ブライトンは学生にとってとても住みやすい場所だと感じます。街は、海辺ののどかな街で、人もおおらかな人が多いイメージです。移動はバスが便利です。ロンドンに比べ学生が多く、ビジネス街という雰囲気はありません。物価も全体的にロンドンより少し安いです。ブライトンはLGBTQ(性的マイノリティ)の聖地と言われていますし、音楽やアートといった様々なカルチャーにも触れることができます。ロンドンでキャンパス周辺、つまりロンドン中心地に住もうとするとやはり生活費が非常に高いため、中心から電車で40分から1時間ほど離れたところに住む学生は多いようです。しかし、ブライトンは小さくどこに行くにも1時間かかることはまずないので、通学時間に時間を取られて友人と時間や勉強時間が減ってしまうということはないと思います。


6.留学をめざしている人へ一言

これから大学院留学を考える方は、今一度、それが自分が本当にしたいことなのか、何のために大学院留学が必要なのが問いただしてみてください。大学院に進学をしたら、その分野を学びたい学生が集まってきて議論を交わす日々、毎日その分野に関する文献を読む日々が待っているので、そこで本当にやりたいことでなければしっかり意見を言うことも出来ないですし、モチベーションを失って自分が辛くなると思います。

また、渡英前にまだ時間や機会があれば、自分の研究分野に関連する文献を読んだり、活動を積極的にしてみたら良いかと思います。そういった経験が、大学院受験の際のエッセイや履歴書の中で活きてきますし、修士課程での授業や課題の中でも活きてくると思います。

実際の大学院生活は、想像以上の量のreadingとwritingの繰り返しで、1年ではなかなか自分の研究したいことを追求できず、窮屈に感じたり大変だと感じることも多いかもしれません。周りにも、勉強以外にも人間関係やカルチャーショックなどの問題を抱え、理想の大学院生活と現実のギャップに悩んでいた友人も多かったように思います。

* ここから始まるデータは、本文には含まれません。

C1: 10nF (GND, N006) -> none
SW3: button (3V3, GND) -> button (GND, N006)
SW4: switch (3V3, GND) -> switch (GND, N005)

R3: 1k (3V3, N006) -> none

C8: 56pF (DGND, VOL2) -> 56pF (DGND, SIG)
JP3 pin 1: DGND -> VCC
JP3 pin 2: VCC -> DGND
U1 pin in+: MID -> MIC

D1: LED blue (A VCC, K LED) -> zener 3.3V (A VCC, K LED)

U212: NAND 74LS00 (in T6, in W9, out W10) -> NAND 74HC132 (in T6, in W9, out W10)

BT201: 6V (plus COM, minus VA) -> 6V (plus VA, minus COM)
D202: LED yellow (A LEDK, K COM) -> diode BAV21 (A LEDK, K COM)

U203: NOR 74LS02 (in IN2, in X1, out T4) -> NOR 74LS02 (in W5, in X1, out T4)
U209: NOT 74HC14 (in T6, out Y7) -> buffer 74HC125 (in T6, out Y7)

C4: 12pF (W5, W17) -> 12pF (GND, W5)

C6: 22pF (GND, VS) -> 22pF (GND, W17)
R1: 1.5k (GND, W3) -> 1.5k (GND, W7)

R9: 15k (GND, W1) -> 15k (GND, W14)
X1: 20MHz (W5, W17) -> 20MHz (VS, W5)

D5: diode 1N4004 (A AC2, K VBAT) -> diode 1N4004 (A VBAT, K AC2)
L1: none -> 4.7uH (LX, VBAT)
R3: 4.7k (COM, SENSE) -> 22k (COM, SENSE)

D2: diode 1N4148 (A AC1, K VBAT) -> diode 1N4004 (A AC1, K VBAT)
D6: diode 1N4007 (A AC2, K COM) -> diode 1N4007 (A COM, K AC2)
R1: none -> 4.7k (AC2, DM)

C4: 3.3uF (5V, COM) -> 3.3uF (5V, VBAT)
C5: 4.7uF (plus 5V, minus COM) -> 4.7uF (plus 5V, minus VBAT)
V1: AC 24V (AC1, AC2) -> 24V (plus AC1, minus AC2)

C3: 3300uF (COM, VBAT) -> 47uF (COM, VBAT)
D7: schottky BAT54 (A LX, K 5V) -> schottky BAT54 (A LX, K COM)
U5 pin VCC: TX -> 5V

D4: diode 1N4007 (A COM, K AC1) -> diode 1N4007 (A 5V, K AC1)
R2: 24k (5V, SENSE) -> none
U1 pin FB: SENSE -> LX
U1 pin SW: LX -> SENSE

留学の前段階を含め、もちろん上手くいくときばかりではありません。私はそういったとき、自分がなぜ大学院留学をしようとしている/したのか や、その先の目標を明確にするために、今まで行ってきたスタディーツアーの記録を振り返ったり、ユネスコとJICAで学生ボランティアをさせて頂いた時のノートを読み返したりして原点に立ち返ることで、モチベーションをキープしていました。 また、短い休暇を使ってイギリス国内や周辺諸国に遊びにいくことも、イギリスにいるうちにしかできないことですし、良いリフレッシュになります。

そして、一緒に頑張っている仲間がいることを忘れずに、支え合いながら、そしてなかなか経験できることでもないのでその大変な状況を楽しみながら、充実した大学院生活を送ってください。何かあったときは、卒業生にも頼れるということも思い出してください。